- SOURCE RECORDS:
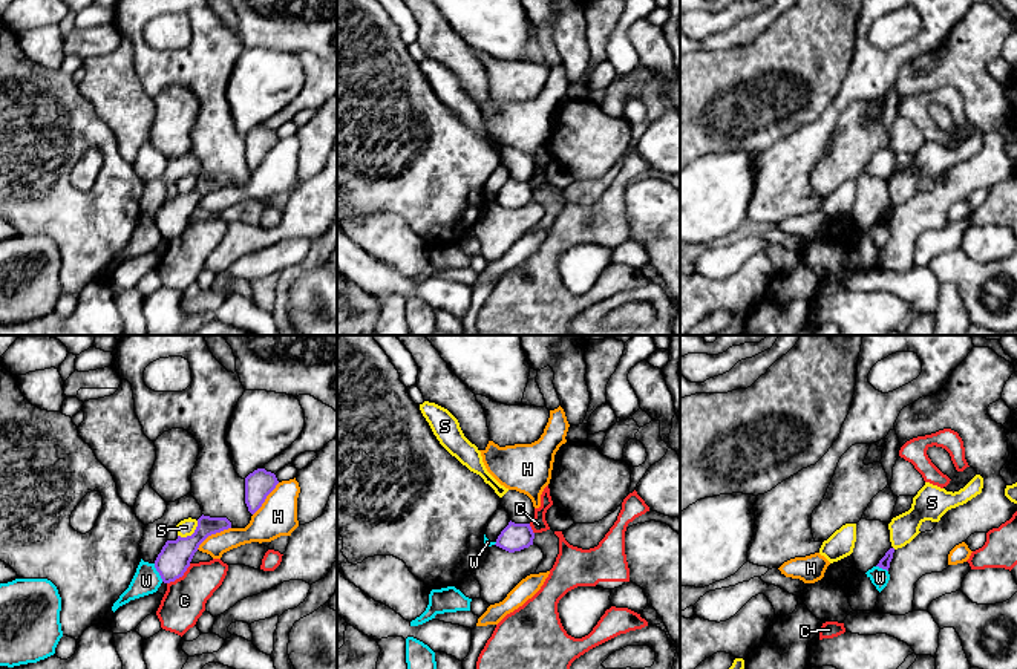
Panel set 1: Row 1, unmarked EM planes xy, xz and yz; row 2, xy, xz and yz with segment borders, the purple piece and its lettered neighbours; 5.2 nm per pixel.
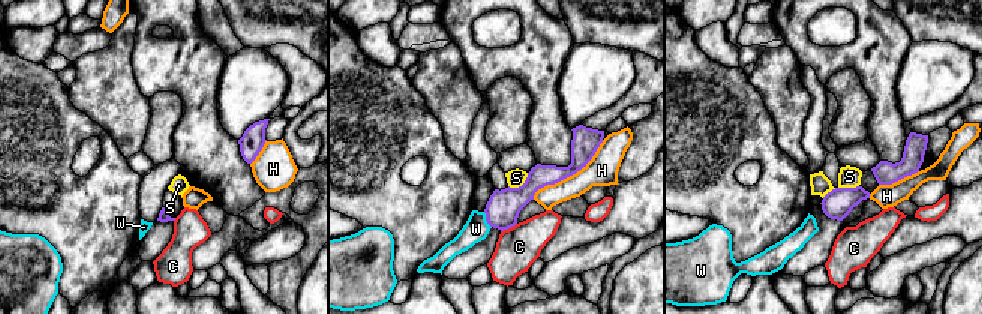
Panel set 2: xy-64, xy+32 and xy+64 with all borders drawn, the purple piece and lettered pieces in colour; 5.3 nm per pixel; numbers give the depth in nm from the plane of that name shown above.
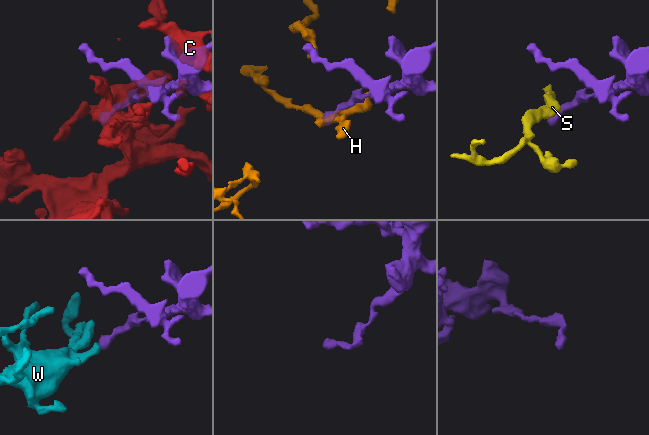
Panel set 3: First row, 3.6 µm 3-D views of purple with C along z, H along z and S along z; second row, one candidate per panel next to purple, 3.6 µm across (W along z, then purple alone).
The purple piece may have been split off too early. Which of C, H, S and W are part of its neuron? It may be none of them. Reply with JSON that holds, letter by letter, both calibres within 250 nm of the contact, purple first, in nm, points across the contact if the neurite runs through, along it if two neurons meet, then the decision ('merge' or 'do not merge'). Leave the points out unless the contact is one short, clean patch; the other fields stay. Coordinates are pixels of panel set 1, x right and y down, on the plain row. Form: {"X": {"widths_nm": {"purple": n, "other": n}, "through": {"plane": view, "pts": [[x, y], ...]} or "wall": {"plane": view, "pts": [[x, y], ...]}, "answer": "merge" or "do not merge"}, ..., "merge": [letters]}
{"C": {"widths_nm": {"purple": 170, "other": 220}, "answer": "do not merge"}, "H": {"widths_nm": {"purple": 170, "other": 140}, "answer": "do not merge"}, "S": {"widths_nm": {"purple": 170, "other": 90}, "wall": {"plane": "xy", "pts": [[198, 178], [190, 192], [178, 193]]}, "answer": "do not merge"}, "W": {"widths_nm": {"purple": 170, "other": 140}, "wall": {"plane": "xy", "pts": [[153, 221], [163, 238]]}, "answer": "do not merge"}, "merge": []}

- EXERCISE INSTRUCTIONS:
Write out each record exactly as shown, but not its pictures.

- SOLUTION FOR THIS TASK:
Panel set 1: Row 1, unmarked EM planes xy, xz and yz; row 2, xy, xz and yz with segment borders, the purple piece and its lettered neighbours; 5.2 nm per pixel.
Panel set 2: xy-64, xy+32 and xy+64 with all borders drawn, the purple piece and lettered pieces in colour; 5.3 nm per pixel; numbers give the depth in nm from the plane of that name shown above.
Panel set 3: First row, 3.6 µm 3-D views of purple with C along z, H along z and S along z; second row, one candidate per panel next to purple, 3.6 µm across (W along z, then purple alone).
The purple piece may have been split off too early. Which of C, H, S and W are part of its neuron? It may be none of them. Reply with JSON that holds, letter by letter, both calibres within 250 nm of the contact, purple first, in nm, points across the contact if the neurite runs through, along it if two neurons meet, then the decision ('merge' or 'do not merge'). Leave the points out unless the contact is one short, clean patch; the other fields stay. Coordinates are pixels of panel set 1, x right and y down, on the plain row. Form: {"X": {"widths_nm": {"purple": n, "other": n}, "through": {"plane": view, "pts": [[x, y], ...]} or "wall": {"plane": view, "pts": [[x, y], ...]}, "answer": "merge" or "do not merge"}, ..., "merge": [letters]}
{"C": {"widths_nm": {"purple": 170, "other": 220}, "answer": "do not merge"}, "H": {"widths_nm": {"purple": 170, "other": 140}, "answer": "do not merge"}, "S": {"widths_nm": {"purple": 170, "other": 90}, "wall": {"plane": "xy", "pts": [[198, 178], [190, 192], [178, 193]]}, "answer": "do not merge"}, "W": {"widths_nm": {"purple": 170, "other": 140}, "wall": {"plane": "xy", "pts": [[153, 221], [163, 238]]}, "answer": "do not merge"}, "merge": []}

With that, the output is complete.